### TASK TO COMPLETE
Leave the pictures out and transcribe every record exactly.

### INPUT DATA
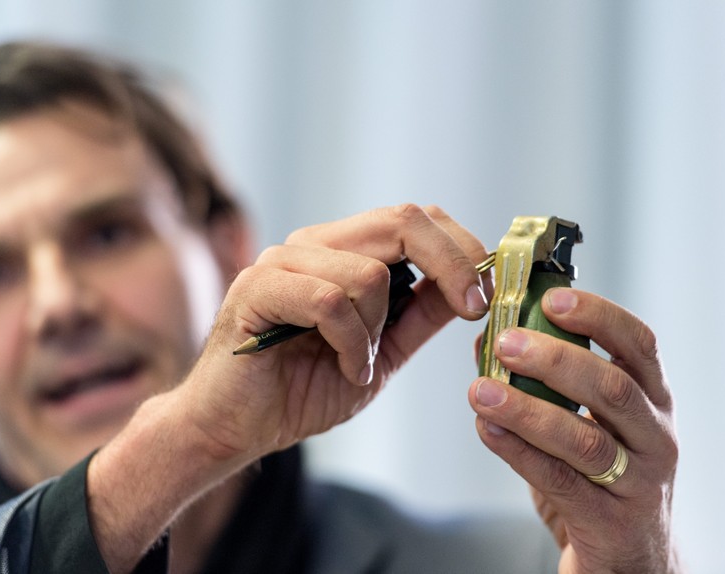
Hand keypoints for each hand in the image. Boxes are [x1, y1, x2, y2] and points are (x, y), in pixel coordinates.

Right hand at [189, 203, 490, 461]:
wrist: (237, 427)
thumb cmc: (302, 389)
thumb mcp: (382, 352)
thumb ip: (420, 315)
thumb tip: (471, 285)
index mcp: (341, 250)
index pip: (413, 218)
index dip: (461, 246)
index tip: (487, 294)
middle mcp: (312, 244)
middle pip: (401, 220)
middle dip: (452, 265)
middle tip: (474, 308)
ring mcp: (281, 260)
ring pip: (368, 274)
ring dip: (377, 333)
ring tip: (357, 366)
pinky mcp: (257, 287)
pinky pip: (329, 302)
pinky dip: (350, 345)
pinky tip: (344, 369)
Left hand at [468, 288, 680, 572]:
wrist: (628, 558)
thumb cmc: (599, 476)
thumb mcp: (585, 420)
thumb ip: (542, 380)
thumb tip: (488, 336)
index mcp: (651, 400)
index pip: (638, 344)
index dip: (597, 316)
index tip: (552, 298)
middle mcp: (654, 436)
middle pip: (613, 387)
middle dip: (556, 360)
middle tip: (507, 343)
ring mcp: (638, 482)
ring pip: (586, 439)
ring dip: (528, 410)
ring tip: (481, 391)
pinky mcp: (610, 522)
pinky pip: (560, 482)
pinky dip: (519, 453)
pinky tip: (489, 430)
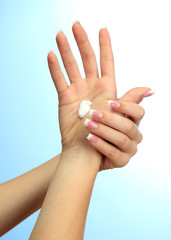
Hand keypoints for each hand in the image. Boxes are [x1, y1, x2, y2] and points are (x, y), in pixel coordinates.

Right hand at [47, 22, 150, 152]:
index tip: (102, 29)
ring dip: (66, 50)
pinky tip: (52, 55)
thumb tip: (150, 90)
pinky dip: (55, 68)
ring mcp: (78, 90)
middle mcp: (92, 85)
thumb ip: (130, 99)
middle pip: (87, 58)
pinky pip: (59, 80)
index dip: (105, 45)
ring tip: (60, 34)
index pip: (106, 61)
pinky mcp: (65, 98)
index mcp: (107, 87)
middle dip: (82, 42)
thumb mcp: (120, 114)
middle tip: (76, 25)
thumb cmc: (106, 134)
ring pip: (71, 65)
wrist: (88, 149)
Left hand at [84, 99, 144, 170]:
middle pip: (128, 126)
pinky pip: (113, 153)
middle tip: (92, 113)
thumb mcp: (110, 110)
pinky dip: (100, 144)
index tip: (109, 102)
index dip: (126, 107)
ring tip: (88, 124)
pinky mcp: (122, 161)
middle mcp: (135, 136)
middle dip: (109, 119)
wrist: (84, 147)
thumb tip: (150, 89)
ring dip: (103, 130)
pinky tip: (89, 138)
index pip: (138, 112)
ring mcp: (130, 150)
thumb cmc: (99, 125)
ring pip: (121, 139)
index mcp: (134, 122)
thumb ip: (127, 99)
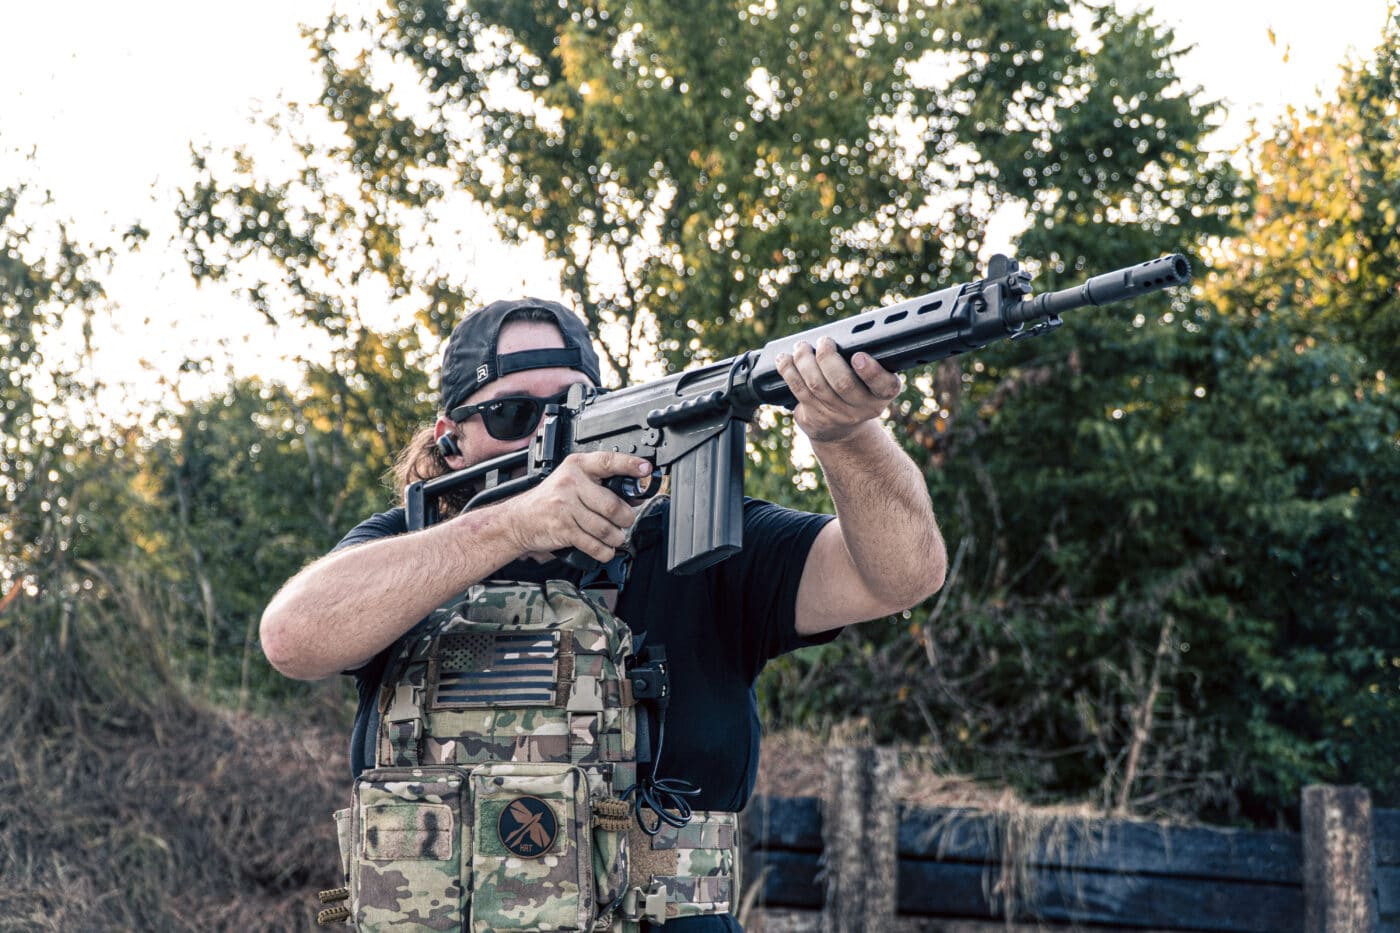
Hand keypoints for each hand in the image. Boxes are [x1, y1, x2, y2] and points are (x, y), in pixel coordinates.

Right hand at [499, 452, 650, 563]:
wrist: (520, 519)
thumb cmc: (551, 499)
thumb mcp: (573, 481)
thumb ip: (602, 484)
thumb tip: (635, 495)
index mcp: (578, 466)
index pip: (608, 461)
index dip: (629, 465)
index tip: (646, 469)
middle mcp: (571, 483)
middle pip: (612, 505)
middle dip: (626, 518)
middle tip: (625, 521)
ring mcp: (565, 506)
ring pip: (605, 528)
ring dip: (616, 537)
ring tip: (615, 536)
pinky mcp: (563, 528)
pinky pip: (594, 544)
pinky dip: (604, 551)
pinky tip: (605, 548)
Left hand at [775, 337, 902, 443]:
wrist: (842, 431)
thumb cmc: (857, 392)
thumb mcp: (871, 383)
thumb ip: (866, 361)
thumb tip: (844, 331)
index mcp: (881, 395)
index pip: (886, 386)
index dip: (871, 371)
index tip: (858, 356)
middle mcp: (862, 410)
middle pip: (843, 383)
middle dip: (828, 358)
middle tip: (824, 342)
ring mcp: (836, 416)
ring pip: (816, 385)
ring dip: (804, 361)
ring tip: (801, 347)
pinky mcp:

### EXERCISE RESULT
Hand keypoints for each hand in the image. Boxes are [x1, y1, x2, y2] and points are (x, y), in pixel coordinates.

Right hand at [189, 203, 490, 461]:
wrist: (237, 427)
thumb cmc: (302, 389)
thumb mcp: (382, 352)
thumb ip: (420, 315)
thumb tip: (471, 285)
index mcp: (341, 250)
index pip: (413, 218)
index dip: (461, 246)
index tip: (487, 294)
middle mcp: (312, 244)
middle pip: (401, 220)
middle dip: (452, 265)
middle tip: (474, 308)
ring mcp: (281, 260)
ring pip: (368, 274)
ring dip: (377, 333)
ring tip: (357, 366)
pinky mcp: (257, 287)
pinky pip: (329, 302)
pinky dip: (350, 345)
pinky tip: (344, 369)
Left hand at [468, 288, 680, 572]:
wrist: (628, 558)
thumb cmc: (599, 476)
thumb mcp: (585, 420)
thumb ip: (542, 380)
thumb tip: (488, 336)
index mcp: (651, 400)
index pip: (638, 344)
index dip: (597, 316)
index tip: (552, 298)
middle mcp: (654, 436)
middle pip: (613, 387)
middle dip: (556, 360)
middle tip: (507, 343)
ring mcp: (638, 482)
ring pip: (586, 439)
ring dip: (528, 410)
ring tip: (481, 391)
pinky mcp: (610, 522)
pinky pip: (560, 482)
pinky dip: (519, 453)
pinky tip: (489, 430)
Hand keypoints for each hand in the image. Boxes are [x1, y1, x2, y2] and points are (x, y), in pixel coordinates.

Right hand at [47, 22, 150, 152]:
index tip: (102, 29)
ring dip: (66, 50)
pinky tip: (52, 55)
thumb tip: (150, 90)
pinky dip: (55, 68)
ring mcp: (78, 90)
middle mcp: (92, 85)
thumb ip: (130, 99)
middle pip: (87, 58)
pinky pip: (59, 80)
index dip: (105, 45)
ring tip: (60, 34)
index pip: (106, 61)
pinky mcp: (65, 98)
index mcp: (107, 87)
middle dip: (82, 42)
thumb mcp: (120, 114)
middle tip: (76, 25)
thumb cmc: (106, 134)
ring pip: (71, 65)
wrist: (88, 149)
Left hand at [84, 99, 144, 170]:
middle pip: (128, 126)
pinky pip: (113, 153)
middle tip: (92, 113)
thumb mcp: (110, 110)
pinky dip: (100, 144)
index tip: (109, 102)
index dip: (126, 107)
ring tip: (88, 124)
pinky mcp: (122, 161)
middle mcp: (135, 136)
middle dip: (109, 119)
wrist: (84, 147)
thumb tip: (150, 89)
ring dip: (103, 130)
pinky tip: (89, 138)
index pip: (138, 112)
ring mcp: (130, 150)
thumb cmc: (99, 125)
ring pip: (121, 139)
index mcp: (134, 122)
thumb ip: (127, 99)
Hand keypoints for each hand in the image. Boxes are [x1, y1, x2, y2] and points are (x, y), in pixel coordinates.

Right hand at [499, 452, 650, 563]:
wrist: (520, 519)
thumb cmc: (551, 499)
thumb mcp: (573, 481)
thumb ip: (602, 484)
thumb tip: (635, 495)
index mcp: (578, 466)
index pip: (608, 461)
index dip: (629, 465)
index tip: (646, 469)
middle mcp: (571, 483)
middle pip: (612, 505)
middle dip: (626, 518)
middle tip: (625, 521)
ring mcp: (565, 506)
ring pip: (605, 528)
ring dip: (616, 537)
ring tip: (615, 536)
pinky mcp: (563, 528)
pinky pip: (594, 544)
pinky dip: (604, 551)
pinky tip: (605, 548)
Left hand at [775, 337, 902, 443]:
wrist: (842, 431)
thumb cmc: (857, 392)
thumb mcp: (871, 383)
thumb ip: (866, 361)
thumb tip: (844, 331)
index mcp: (881, 395)
index pip: (886, 386)
index dip: (871, 371)
index tip: (858, 356)
middle mcp: (862, 410)
middle pip: (843, 383)
middle dip: (828, 358)
middle tip: (824, 342)
ring mcp: (836, 416)
ring pip: (816, 385)
ring dip: (804, 361)
ring tip: (801, 347)
pinky mcp:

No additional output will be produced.